Quand vos ancêtres parcouraient les pistes, alors à peine terminées de la Palestine, ils durent s’arrêter plus d’une fois entre Jérusalem et Jéricho, dans une gorge d’aspect encore presque sauvage. C’est là, raconte Jésus dans l’Évangile (Lc, 10, 30 et ss.), qu’un voyageur attaqué et dépouillé par des assassins fut laissé comme mort. Mais un Samaritain qui passait par le même chemin, le voyant, fut ému de compassion et banda ses blessures, puis le conduisit à l’auberge voisine et le fit soigner à ses frais jusqu’à complète guérison.

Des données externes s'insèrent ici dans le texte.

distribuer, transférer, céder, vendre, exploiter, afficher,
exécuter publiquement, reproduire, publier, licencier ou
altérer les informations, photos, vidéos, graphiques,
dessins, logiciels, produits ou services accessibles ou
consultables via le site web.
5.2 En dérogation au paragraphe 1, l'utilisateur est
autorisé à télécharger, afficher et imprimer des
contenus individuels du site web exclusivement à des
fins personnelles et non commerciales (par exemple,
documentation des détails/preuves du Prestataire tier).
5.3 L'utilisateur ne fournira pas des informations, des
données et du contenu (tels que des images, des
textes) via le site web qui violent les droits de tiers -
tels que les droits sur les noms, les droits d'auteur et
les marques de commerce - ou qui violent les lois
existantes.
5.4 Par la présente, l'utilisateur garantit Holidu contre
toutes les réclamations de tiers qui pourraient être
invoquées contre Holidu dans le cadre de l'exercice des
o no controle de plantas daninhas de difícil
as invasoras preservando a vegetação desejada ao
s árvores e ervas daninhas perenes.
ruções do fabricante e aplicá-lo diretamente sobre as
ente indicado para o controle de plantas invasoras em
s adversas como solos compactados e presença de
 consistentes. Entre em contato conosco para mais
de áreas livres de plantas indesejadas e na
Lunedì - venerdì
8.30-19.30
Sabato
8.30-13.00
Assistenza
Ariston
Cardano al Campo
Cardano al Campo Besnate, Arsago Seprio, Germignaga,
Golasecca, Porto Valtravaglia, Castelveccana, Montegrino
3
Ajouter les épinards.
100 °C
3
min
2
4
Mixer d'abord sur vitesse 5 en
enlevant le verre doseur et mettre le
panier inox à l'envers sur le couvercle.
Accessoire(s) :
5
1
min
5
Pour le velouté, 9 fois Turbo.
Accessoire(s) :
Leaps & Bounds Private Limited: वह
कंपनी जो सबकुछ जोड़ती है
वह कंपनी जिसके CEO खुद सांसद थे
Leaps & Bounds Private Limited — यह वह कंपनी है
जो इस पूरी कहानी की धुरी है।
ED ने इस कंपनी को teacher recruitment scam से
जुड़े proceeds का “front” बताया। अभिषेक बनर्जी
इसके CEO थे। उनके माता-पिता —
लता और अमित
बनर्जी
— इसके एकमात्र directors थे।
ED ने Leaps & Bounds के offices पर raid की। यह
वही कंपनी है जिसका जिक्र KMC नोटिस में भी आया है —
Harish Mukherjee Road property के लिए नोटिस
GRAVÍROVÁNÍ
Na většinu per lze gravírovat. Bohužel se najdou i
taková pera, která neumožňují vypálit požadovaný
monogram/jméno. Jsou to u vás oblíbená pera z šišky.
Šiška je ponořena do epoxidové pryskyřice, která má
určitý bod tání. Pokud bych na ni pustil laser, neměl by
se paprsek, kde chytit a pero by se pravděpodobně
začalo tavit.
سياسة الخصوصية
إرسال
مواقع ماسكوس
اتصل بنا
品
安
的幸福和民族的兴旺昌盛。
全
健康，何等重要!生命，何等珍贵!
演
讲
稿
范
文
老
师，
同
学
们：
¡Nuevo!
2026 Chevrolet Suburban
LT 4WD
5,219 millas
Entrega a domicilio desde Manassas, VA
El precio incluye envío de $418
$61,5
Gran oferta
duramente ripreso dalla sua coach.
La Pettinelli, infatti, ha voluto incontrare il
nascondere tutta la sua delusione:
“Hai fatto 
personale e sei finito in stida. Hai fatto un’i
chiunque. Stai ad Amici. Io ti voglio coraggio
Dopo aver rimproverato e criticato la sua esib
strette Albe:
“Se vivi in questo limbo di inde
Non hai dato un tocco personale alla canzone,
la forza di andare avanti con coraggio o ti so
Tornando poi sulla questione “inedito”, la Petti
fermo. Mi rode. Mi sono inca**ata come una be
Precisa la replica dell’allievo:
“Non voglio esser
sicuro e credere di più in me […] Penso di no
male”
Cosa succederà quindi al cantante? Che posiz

Il Nous semble qu’aujourd’hui encore l’humanité gît étendue et palpitante sur les chemins des temps. Alors qu’elle descendait sottement de Jérusalem à Jéricho, de la cité de la prière à celle des plaisirs, des régions de l’idéal à celles du lucre, elle est tombée dans les mains des voleurs qui s’appellent l’orgueil, l’incrédulité, l’ambition, la violence, la déloyauté, la haine. Ils l’ont dépouillée de ses richesses, des plus hautes valeurs morales qui rendent l’homme digne et saintement fier la foi en Dieu, la fraternité, la confiance mutuelle. Ils lui ont enlevé violemment un précieux trésor la paix. Vous donc, chers fils et illustres chevaliers, Jérosolimitains par origine, bons Samaritains par vocation, hospitaliers par destination, charitables par tradition collective et par dévotion personnelle, vous, qui étiez d’anciens fondateurs d’auberges pour les pèlerins et les voyageurs en péril, accordez un large et charitable asile dans vos prières, dans vos aumônes, dans vos sollicitudes, aux millions d’êtres éprouvés par la misère, par les malheurs et par le fléau de la guerre. Comme autrefois l’aubergiste de la parabole évangélique, vous pouvez être assurés que la miséricorde divine vous rendra, non pas exactement mais au centuple, l’argent que vous aurez avancé, c’est-à-dire tout ce que vous aurez généreusement offert de prières, de sacrifices, de richesses, d’influence, d’efforts, pour soulager l’humanité souffrante.

C’est avec ce souhait, en vous retournant les vœux pieux que vous Nous avez adressés pour la nouvelle année, que Nous vous accordons de tout cœur, en gage de l’abondance des grâces divines, pour vous-mêmes et pour tout votre Ordre, Notre paternelle Bénédiction apostolique.


* Documents Pontificaux 1940, p.35-38.